Even the government data is skewing as economist Tom Lawler shows, homeownership has dropped to 1990's rates.
If 2010 headship rates and homeownership rates for each age group had been the same as in 1990, the US homeownership rate would have been 66.7% instead of 65.1%. If 2010 headship rates and homeownership rates had been the same as in 2000, the US homeownership rate would have been 67.3%!
In fact, the aggregate data suggest that in 2010 the homeownership for most age groups was probably below 1990 rates!!!
They flushed the American Dream right down the john, no doubt prepackaged in some MBS baked CDO to boot.
Something less than one-third of households have no mortgage debt.
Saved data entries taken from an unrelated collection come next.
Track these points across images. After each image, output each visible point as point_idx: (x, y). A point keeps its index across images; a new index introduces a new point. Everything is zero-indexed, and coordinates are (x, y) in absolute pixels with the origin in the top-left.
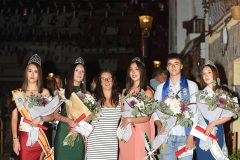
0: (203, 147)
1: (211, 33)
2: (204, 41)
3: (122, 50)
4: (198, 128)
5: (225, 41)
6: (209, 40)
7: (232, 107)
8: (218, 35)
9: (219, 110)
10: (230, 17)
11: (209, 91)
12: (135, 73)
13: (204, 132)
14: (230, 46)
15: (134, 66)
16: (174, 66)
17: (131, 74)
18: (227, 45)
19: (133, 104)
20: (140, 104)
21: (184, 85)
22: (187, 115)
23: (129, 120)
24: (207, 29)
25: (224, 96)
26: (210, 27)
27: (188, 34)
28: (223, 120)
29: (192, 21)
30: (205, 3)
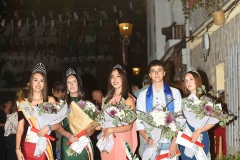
0: (188, 154)
1: (192, 38)
2: (185, 47)
3: (101, 57)
4: (184, 136)
5: (207, 47)
6: (190, 45)
7: (218, 115)
8: (200, 40)
9: (206, 118)
10: (213, 22)
12: (117, 80)
13: (190, 139)
14: (212, 51)
15: (115, 73)
16: (157, 73)
17: (112, 81)
18: (209, 50)
19: (113, 113)
21: (168, 91)
23: (110, 131)
24: (188, 35)
26: (191, 33)
27: (167, 40)
28: (208, 127)
30: (185, 9)
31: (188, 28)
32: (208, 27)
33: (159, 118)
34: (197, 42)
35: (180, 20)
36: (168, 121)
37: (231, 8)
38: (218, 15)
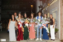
0: (44, 28)
1: (44, 8)
4: (43, 24)
5: (47, 10)
6: (44, 9)
11: (45, 18)
13: (44, 25)
15: (32, 14)
19: (32, 20)
21: (41, 17)
22: (41, 22)
25: (48, 19)
28: (47, 23)
29: (40, 6)
30: (43, 3)
31: (43, 6)
32: (47, 6)
34: (45, 9)
35: (42, 5)
37: (51, 3)
38: (49, 4)
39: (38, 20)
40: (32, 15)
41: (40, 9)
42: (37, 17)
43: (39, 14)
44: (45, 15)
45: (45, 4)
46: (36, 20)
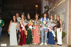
1: (50, 9)
3: (31, 12)
4: (49, 27)
5: (53, 11)
7: (56, 23)
8: (52, 9)
9: (53, 24)
10: (54, 6)
11: (51, 20)
16: (45, 15)
19: (36, 22)
20: (38, 22)
21: (47, 19)
25: (54, 21)
29: (46, 7)
30: (49, 3)
31: (50, 7)
32: (54, 7)
33: (45, 22)
35: (48, 5)
36: (46, 23)
37: (58, 3)
38: (56, 4)
39: (43, 23)
40: (37, 16)
41: (46, 10)
42: (42, 19)
43: (44, 15)
44: (51, 16)
45: (52, 4)
46: (40, 23)
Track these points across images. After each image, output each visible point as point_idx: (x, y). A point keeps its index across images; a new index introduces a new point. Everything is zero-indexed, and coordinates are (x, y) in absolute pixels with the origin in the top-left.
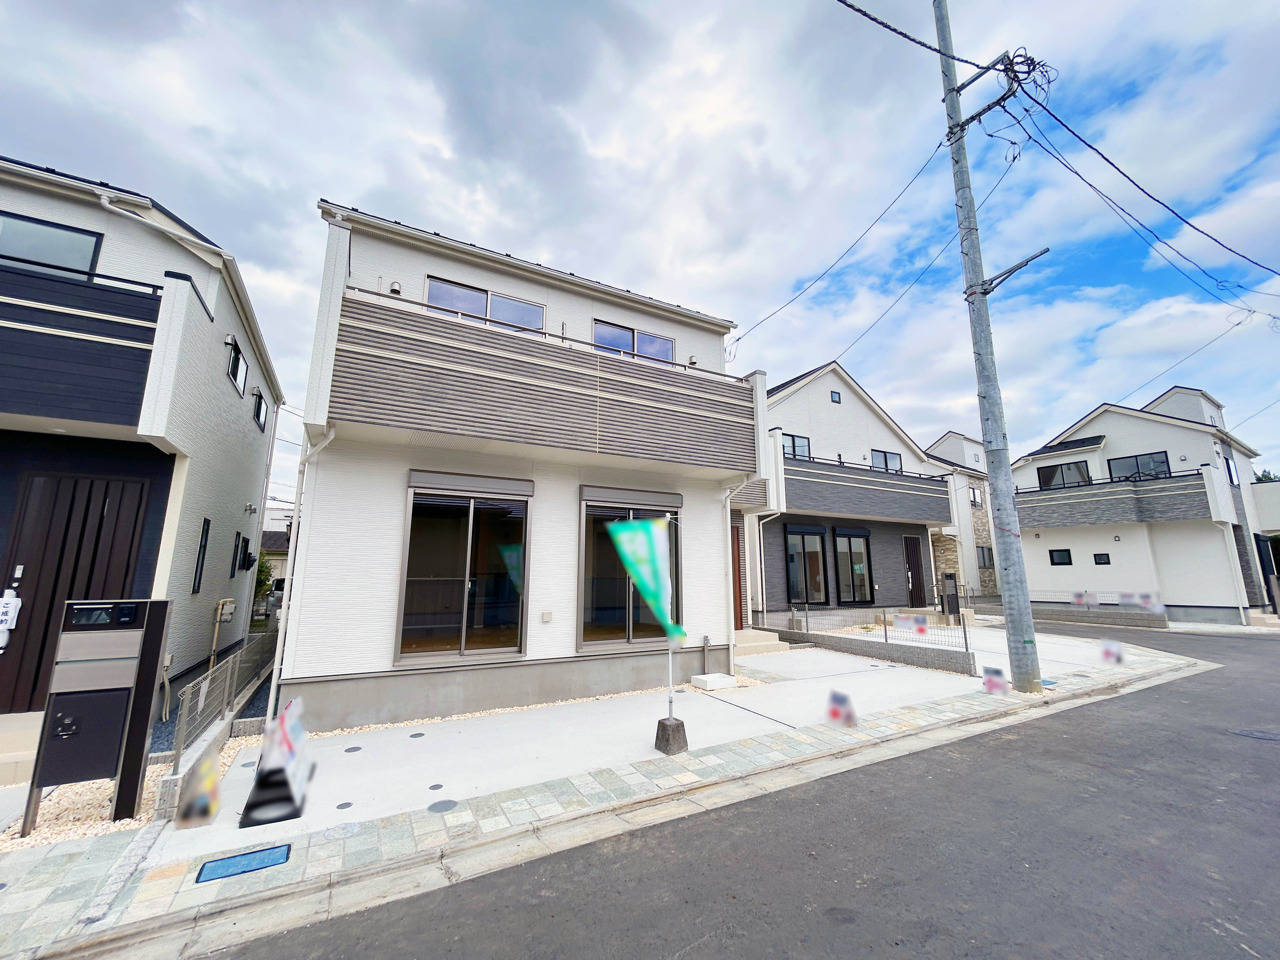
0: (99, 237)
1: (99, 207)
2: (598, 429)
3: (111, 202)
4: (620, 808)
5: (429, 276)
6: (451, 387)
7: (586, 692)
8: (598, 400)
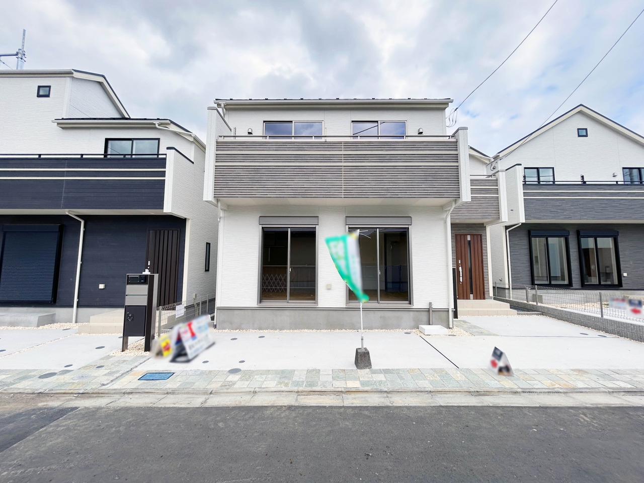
0: (159, 139)
1: (156, 128)
2: (343, 184)
5: (264, 121)
8: (343, 168)
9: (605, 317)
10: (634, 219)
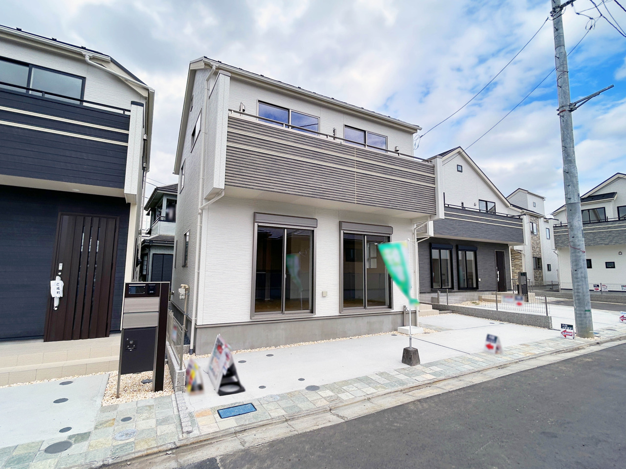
0: (84, 79)
1: (84, 62)
2: (356, 190)
3: (90, 59)
4: (404, 390)
5: (259, 101)
6: (283, 167)
7: (344, 335)
8: (355, 173)
9: (499, 310)
10: (489, 239)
So the approximately 50+ million households with mortgages have far less than 38.1% equity - and 10.9 million households have negative equity.
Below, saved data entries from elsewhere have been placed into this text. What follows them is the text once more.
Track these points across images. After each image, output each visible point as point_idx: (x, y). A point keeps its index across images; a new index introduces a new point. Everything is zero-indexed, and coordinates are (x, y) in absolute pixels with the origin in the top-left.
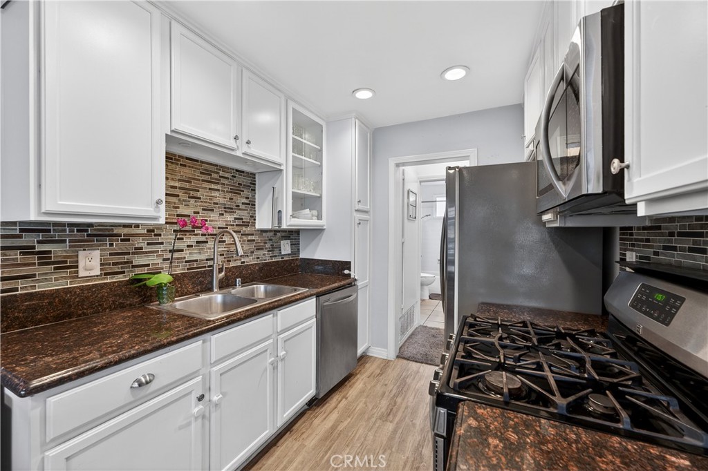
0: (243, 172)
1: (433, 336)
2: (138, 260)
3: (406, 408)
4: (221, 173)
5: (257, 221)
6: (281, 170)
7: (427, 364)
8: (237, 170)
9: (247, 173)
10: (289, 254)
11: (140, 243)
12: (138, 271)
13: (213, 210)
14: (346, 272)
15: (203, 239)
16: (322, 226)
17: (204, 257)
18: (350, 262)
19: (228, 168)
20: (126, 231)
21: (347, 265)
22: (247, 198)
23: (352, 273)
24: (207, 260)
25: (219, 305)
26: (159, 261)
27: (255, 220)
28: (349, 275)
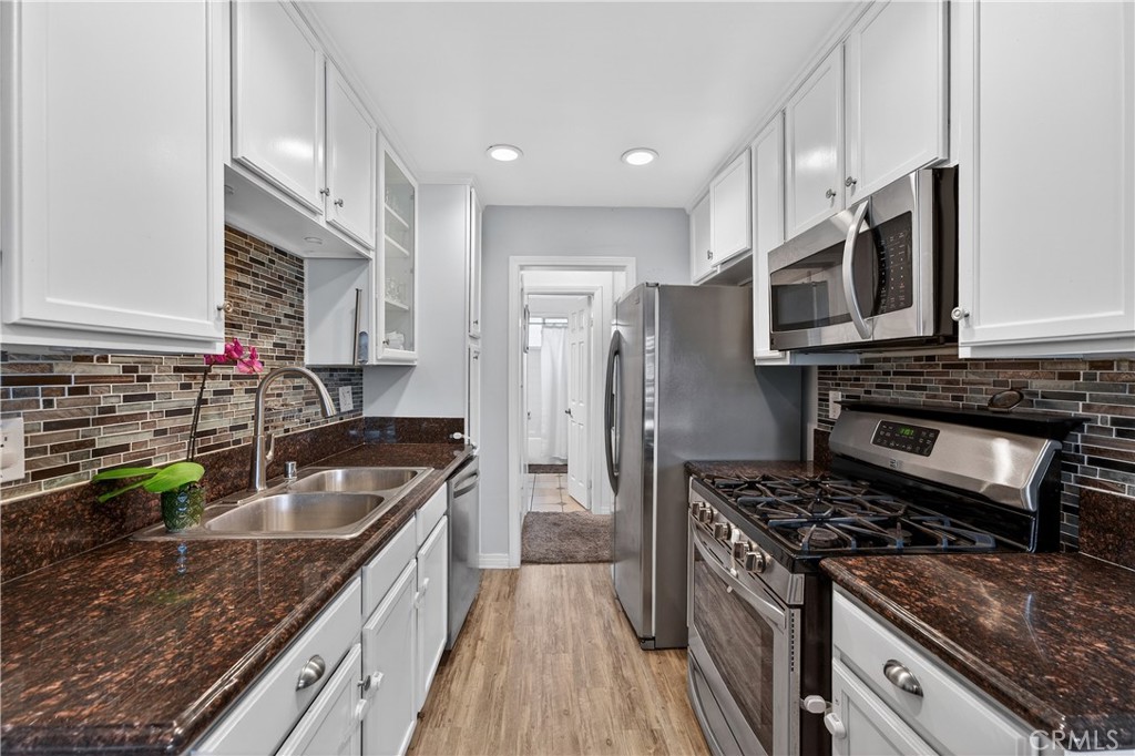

So, the American dream of having a middle class income, stable career, a home of one's own has turned into strategies on the hits to one's credit score and how long one can squat in a home before the lights are turned off, all the while to looking forward to never being able to retire:
The EBRI Retirement Security Projection Model® (RSPM) was developed in 2003 to provide an assessment of national retirement income prospects. The 2011 version of RSPM adds a new feature that allows households to defer retirement age past age 65 in an attempt to determine whether retirement age deferral is indeed sufficiently valuable to mitigate retirement income adequacy problems for most households (assuming the worker is physically able to continue working and that there continues to be a suitable demand for his or her skills). The answer, unfortunately, is not always “yes,” even if retirement age is deferred into the 80s.
LOWEST-INCOME LEVELS, 50-50 CHANCE OF ADEQUACY: RSPM baseline results indicate that the lowest preretirement income quartile would need to defer retirement age to 84 before 90 percent of the households would have a 50 percent probability of success. Although a significant portion of the improvement takes place in the first four years after age 65, the improvement tends to level off in the early 70s before picking up in the late 70s and early 80s. Households in higher preretirement income quartiles start at a much higher level, and therefore have less improvement in terms of additional households reaching a 50 percent success rate as retirement age is deferred for these households.
LOWEST-INCOME LEVELS, HIGHER CHANCES OF ADEQUACY: If the success rate is moved to a threshold of 70 percent, only 2 out of 5 households in the lowest-income quartile will attain retirement income adequacy even if they defer retirement age to 84. Increasing the threshold to 80 percent reduces the number of lowest preretirement income quartile households that can satisfy this standard at a retirement age of 84 to approximately 1 out of 7.
IMPORTANCE OF DEFINED CONTRIBUTION RETIREMENT PLANS: One of the factors that makes a major difference in the percentage of households satisfying the retirement income adequacy thresholds at any retirement age is whether the worker is still participating in a defined contribution plan after age 65. This factor results in at least a 10 percentage point difference in the majority of the retirement age/income combinations investigated.
FACTORING IN RETIREMENT HEALTH COSTS: Another factor that has a tremendous impact on the value of deferring retirement age is whether stochastic post-retirement health care costs are excluded (or the stochastic nature is ignored). For the lowest preretirement income quartile, the value of deferral (in terms of percentage of additional households that will meet the threshold by deferring retirement age from 65 to 84) decreases from 16.0 percent to 3.8 percent by excluding these costs. The highest preretirement income quartile experiences a similar decrease, from 12.8 percent to 2.6 percent.
Welcome to the new American Dream, brought to you by Goldman Sachs, Wells Fargo, JP Morgan Chase and Bank of America.